As the photo shows, the planking process is well underway on one side, but – believe it or not – what you see is only one of two layers of planking. The outer "skin" will be of flawless Cumaru lumber. "In this case, beauty will not just be skin-deep," says Holger. Look for more photos and details on the refit in the November issue of Latitude 38.
Based on data culled from the Ha-Ha entry forms, Honcho Lauren Spindler reports that although the number of paid entries is down from 183 last year to just 178 this year, the number of people expected to participate will be up by more than 10% – 680 versus 601.
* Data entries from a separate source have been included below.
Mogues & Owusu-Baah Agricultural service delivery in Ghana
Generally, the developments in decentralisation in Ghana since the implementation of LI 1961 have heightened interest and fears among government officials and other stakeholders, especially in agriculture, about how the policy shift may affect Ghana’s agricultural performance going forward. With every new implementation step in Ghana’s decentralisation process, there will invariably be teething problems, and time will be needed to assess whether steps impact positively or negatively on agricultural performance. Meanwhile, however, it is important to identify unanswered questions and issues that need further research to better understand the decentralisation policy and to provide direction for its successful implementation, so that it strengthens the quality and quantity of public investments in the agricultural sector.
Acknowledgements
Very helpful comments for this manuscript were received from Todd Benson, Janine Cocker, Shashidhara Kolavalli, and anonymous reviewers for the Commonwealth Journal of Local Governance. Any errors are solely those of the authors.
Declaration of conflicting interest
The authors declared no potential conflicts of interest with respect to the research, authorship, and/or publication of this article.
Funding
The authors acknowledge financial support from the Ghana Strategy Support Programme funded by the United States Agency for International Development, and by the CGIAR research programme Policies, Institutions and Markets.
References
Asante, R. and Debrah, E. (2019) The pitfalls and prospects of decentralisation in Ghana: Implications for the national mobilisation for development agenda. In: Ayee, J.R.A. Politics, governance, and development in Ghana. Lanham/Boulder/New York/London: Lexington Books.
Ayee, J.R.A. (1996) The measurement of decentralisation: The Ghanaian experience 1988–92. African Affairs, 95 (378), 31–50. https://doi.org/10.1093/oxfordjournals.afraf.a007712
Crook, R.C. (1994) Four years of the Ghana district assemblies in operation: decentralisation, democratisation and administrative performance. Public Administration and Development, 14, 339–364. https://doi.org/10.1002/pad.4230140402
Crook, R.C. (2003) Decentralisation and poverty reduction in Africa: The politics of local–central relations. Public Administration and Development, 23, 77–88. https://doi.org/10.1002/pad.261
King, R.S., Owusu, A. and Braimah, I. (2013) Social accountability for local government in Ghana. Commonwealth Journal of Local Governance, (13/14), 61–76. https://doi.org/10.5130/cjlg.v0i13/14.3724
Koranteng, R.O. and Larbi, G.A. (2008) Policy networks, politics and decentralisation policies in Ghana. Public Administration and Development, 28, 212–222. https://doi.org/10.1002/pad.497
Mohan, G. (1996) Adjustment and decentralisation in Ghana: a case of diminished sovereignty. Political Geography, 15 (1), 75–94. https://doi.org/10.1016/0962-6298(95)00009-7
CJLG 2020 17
It’s expected that there will be about 20 kids under the age of 18, which is down from 26 last year. What follows is a list of current entries with kids. Just click on the boat name to email the owners about meeting up before the start of the Ha-Ha.
Ketching Up – Three boys ages 6, 8 and 9.
Meridian – Two girls ages 6 and 8.
Merry Rowe – Two boys ages 7 and 10.
Oasis – Two boys 4 and 6.
Pangea – One boy age 15.
Tropical Dance – Two girls both age 17.
Pepe – One girl age 1.
Wingstar – One boy age 6, one girl age 8.
Volare – One girl age 4, one boy age 6.
Tin Soldier – One boy age 11.
The oldest sailors who have signed up for the Ha-Ha are James and Doris Maxwell of Jim ‘N I, who are 81 and 80. You be careful out there! Other seniors include 78-year-old Maurice Fisher, crew on Mocakyki; 76-year-olds Richard Callahan, crew on Liberty, and James Rhodes, crew Crème Brulee. Then there are 75-year-olds Dan Swett, owner of Deliverance, and Kathleen Zediker, crew on New Moon.
There are at least four female skippers: Diane Brown of Footloose, Patsy Verhoeven of Talion, Lori Warner on Wild Rose, and Doña de Mallorca on Profligate.